Classification

Intro

I decided to stick with the recommended structure for the network (although there definitely are better architectures). At least when testing with a small number of epochs to check speed of convergence, my results were best using the default settings. I tried changing the learning rate, number of channels in the second conv layer (which seems to improve results considering case studies like VGG-16), activation function, and regularization, but the default results converged faster and proved sufficient.

Training

Here are our training and validation accuracies over time.

Results

Accuracy

The accuracies, per class, output by my network are below:

Class # Label Accuracy
0 T-shirt/top 78.1
1 Trouser 95.8
2 Pullover 66.3
3 Dress 83.9
4 Coat 85.3
5 Sandal 92.7
6 Shirt 29.1
7 Sneaker 94.0
8 Bag 95.1
9 Ankle boot 93.8

Success and Failure Cases

Below are two success and two failure cases for my model. It seems that the lowest accuracy is the shirt, which makes sense due to heavy visual similarity to Pullovers and Coats

Filters

Below are each of the 32 3x3 filters used for the first convolutional layer.

Segmentation

Architecture

My model is based off of a standard symmetric U-Net architecture. Ideally, we would add skip connections between each of the equivalent hidden convolution and deconvolution layers, but we can achieve satisfactory results without this. My final architecture is made up of three convolution and three deconvolution layers, followed by a final 1x1 convolution to yield our output labels. Each convolution layer consists of a 3x3 stride 1 convolution (with padding to maintain size), a ReLU activation, then a 2x2 max-pool that effectively downsamples our features by 2x. With each convolution layer we (basically) double the number of channels.
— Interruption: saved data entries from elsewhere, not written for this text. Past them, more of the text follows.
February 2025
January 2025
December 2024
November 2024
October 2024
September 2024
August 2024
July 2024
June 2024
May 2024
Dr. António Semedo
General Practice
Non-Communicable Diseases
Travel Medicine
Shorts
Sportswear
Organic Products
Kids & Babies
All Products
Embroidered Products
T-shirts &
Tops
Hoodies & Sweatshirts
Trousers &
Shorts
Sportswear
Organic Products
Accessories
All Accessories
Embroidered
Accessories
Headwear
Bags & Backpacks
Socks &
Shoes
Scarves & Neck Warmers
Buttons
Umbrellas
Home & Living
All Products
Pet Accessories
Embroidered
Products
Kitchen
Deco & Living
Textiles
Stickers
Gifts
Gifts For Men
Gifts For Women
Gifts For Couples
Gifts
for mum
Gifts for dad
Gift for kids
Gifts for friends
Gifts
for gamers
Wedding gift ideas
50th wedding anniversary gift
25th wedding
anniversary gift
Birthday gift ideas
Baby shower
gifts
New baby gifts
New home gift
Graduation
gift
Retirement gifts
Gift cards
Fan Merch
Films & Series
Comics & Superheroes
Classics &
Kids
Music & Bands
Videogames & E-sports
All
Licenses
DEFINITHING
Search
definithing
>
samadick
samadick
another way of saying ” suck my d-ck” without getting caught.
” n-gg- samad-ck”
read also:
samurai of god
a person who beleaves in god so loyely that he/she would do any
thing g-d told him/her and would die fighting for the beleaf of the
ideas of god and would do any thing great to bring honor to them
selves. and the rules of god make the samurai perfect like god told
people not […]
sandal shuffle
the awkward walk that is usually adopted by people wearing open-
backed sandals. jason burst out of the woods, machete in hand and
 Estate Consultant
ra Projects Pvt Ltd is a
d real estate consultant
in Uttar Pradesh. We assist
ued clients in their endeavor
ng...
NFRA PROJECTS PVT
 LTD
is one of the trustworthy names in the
Each deconvolution layer effectively does the opposite, but uses the same structure - a 3x3 deconvolution (with padding to maintain size), ReLU, 2x upsample, and halving of number of channels. The hyperparameters for each layer is detailed in the table below:

Layer # Layer Type Kernel Size Padding Activation Input Dims (WxHxC) Output Dims (WxHxC)
1 Convolution 3x3 1 ReLU 256x256x3 128x128x32
2 Convolution 3x3 1 ReLU 128x128x32 64x64x64
3 Convolution 3x3 1 ReLU 64x64x64 32x32x128
4 Deconvolution 3x3 1 ReLU 32x32x128 64x64x64
5 Deconvolution 3x3 1 ReLU 64x64x64 128x128x32
6 Deconvolution 3x3 1 ReLU 128x128x32 256x256x32
7 Final "Convolution" 1x1 None None 256x256x32 256x256x5

I experimented a bit with hyperparameters such as learning rate, regularization but since my model took a while to train it was difficult to compare results. Surprisingly, regularization did not seem to help in the final results with this case either. Regardless, the results are satisfactory. I did an experiment with 100 epochs, but the training and validation losses seemed to converge around 30, so I stopped there to prevent overfitting.

Training

Here are our training and validation accuracies over time.

Results

Accuracy

The APs, per class, output by my network are below:

Class # Label AP
0 Others 0.6745672042556656
1 Facade 0.7712309942334139
2 Pillar 0.21752339148767363
3 Window 0.8418040619619384
4 Balcony 0.617856161443973

This puts our average AP at around 62.4%.

Example Output

Below is an example input image, our model output, and the corresponding ground truth:

My model seems to most readily misclassify things as balconies, especially in occluded regions. The rest of the classes have reasonable accuracy.